* [ASSIGNED TASK]: Please retype the entries exactly as they stand, leaving out any pictures.
(RECORDS SHOWN Opens)
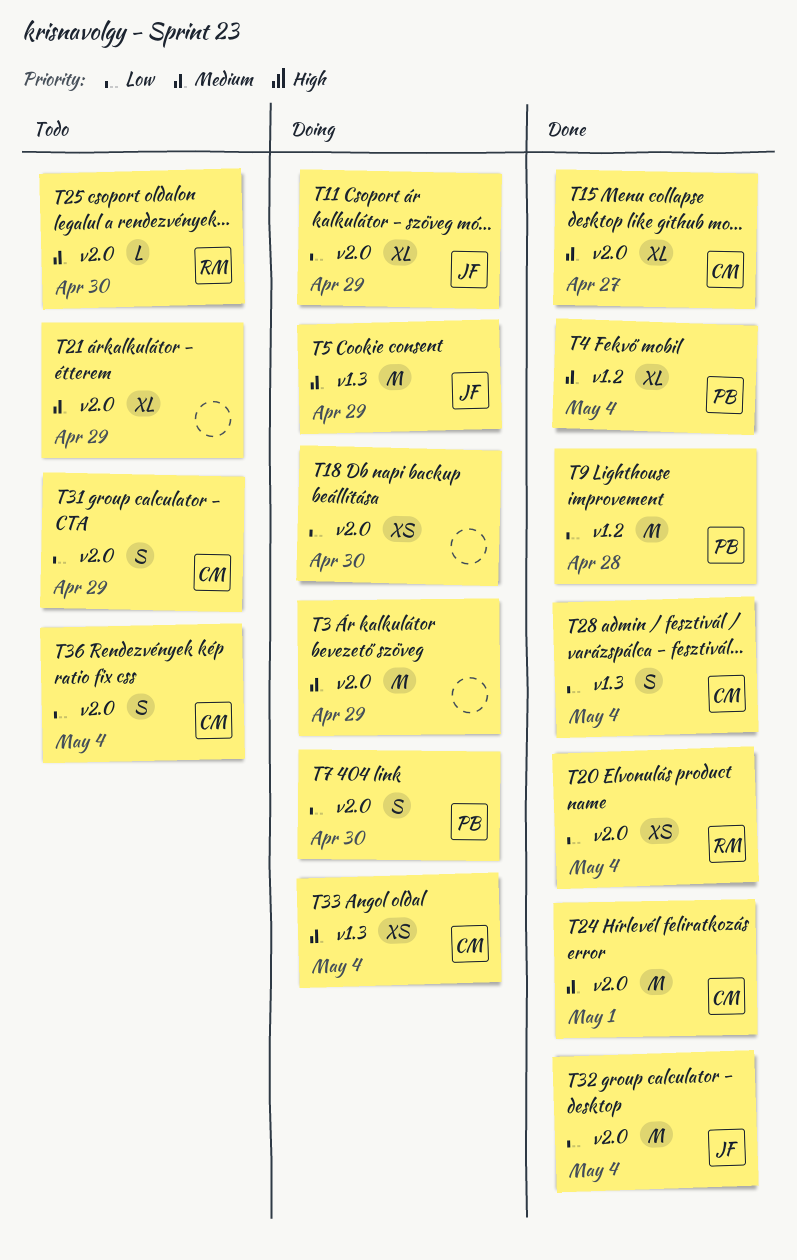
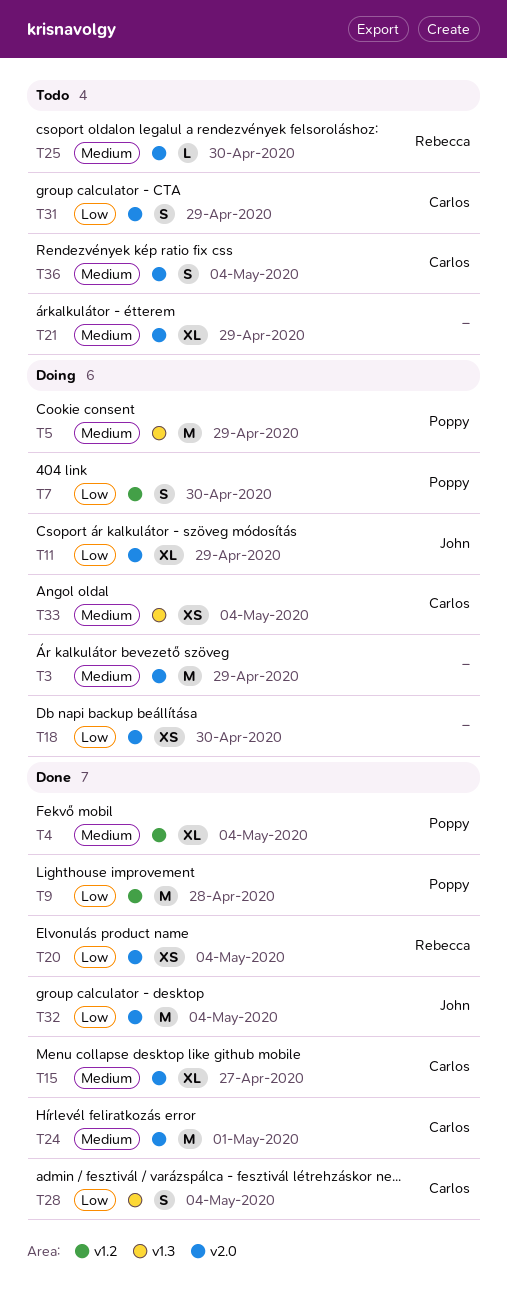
T5, owner: John -> Poppy
T7, label: v2.0 -> v1.2
T36, priority: Low -> Medium

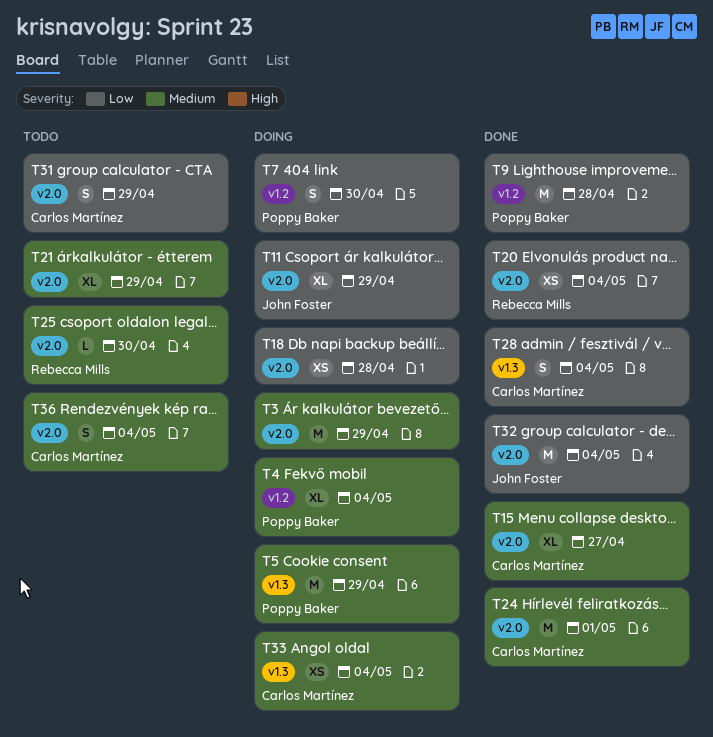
T4, status: Done -> Doing
T18, due: Apr 30 -> Apr 28

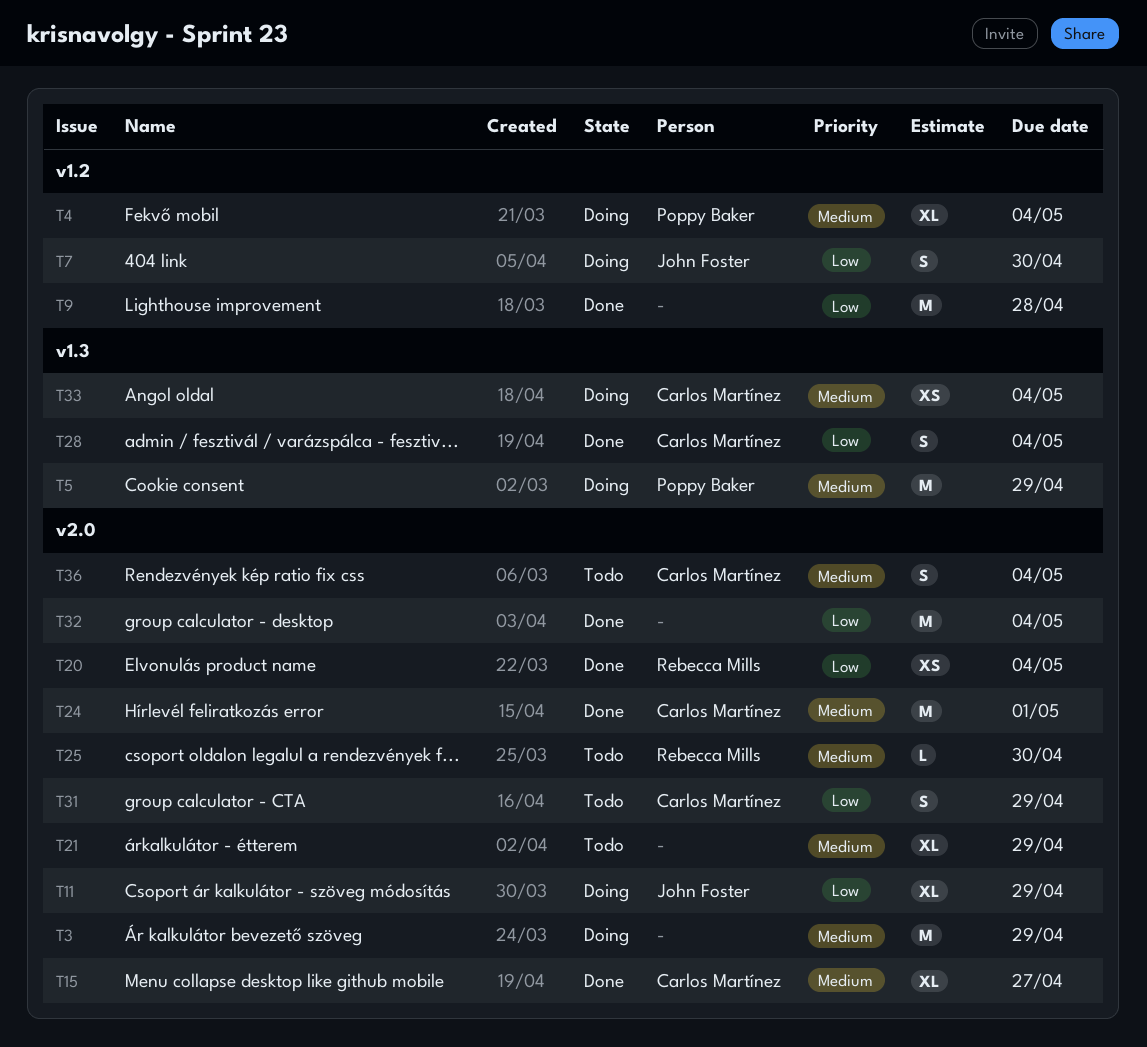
T7, owner: Poppy Baker -> John Foster
T9, owner: Poppy Baker -> none
T18: present -> none
T32, owner: John Foster -> none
(RECORDS SHOWN Closes)
* [EXERCISE SOLUTION]:
T5, owner: John -> Poppy
T7, label: v2.0 -> v1.2
T36, priority: Low -> Medium

T4, status: Done -> Doing
T18, due: Apr 30 -> Apr 28

T7, owner: Poppy Baker -> John Foster
T9, owner: Poppy Baker -> none
T18: present -> none
T32, owner: John Foster -> none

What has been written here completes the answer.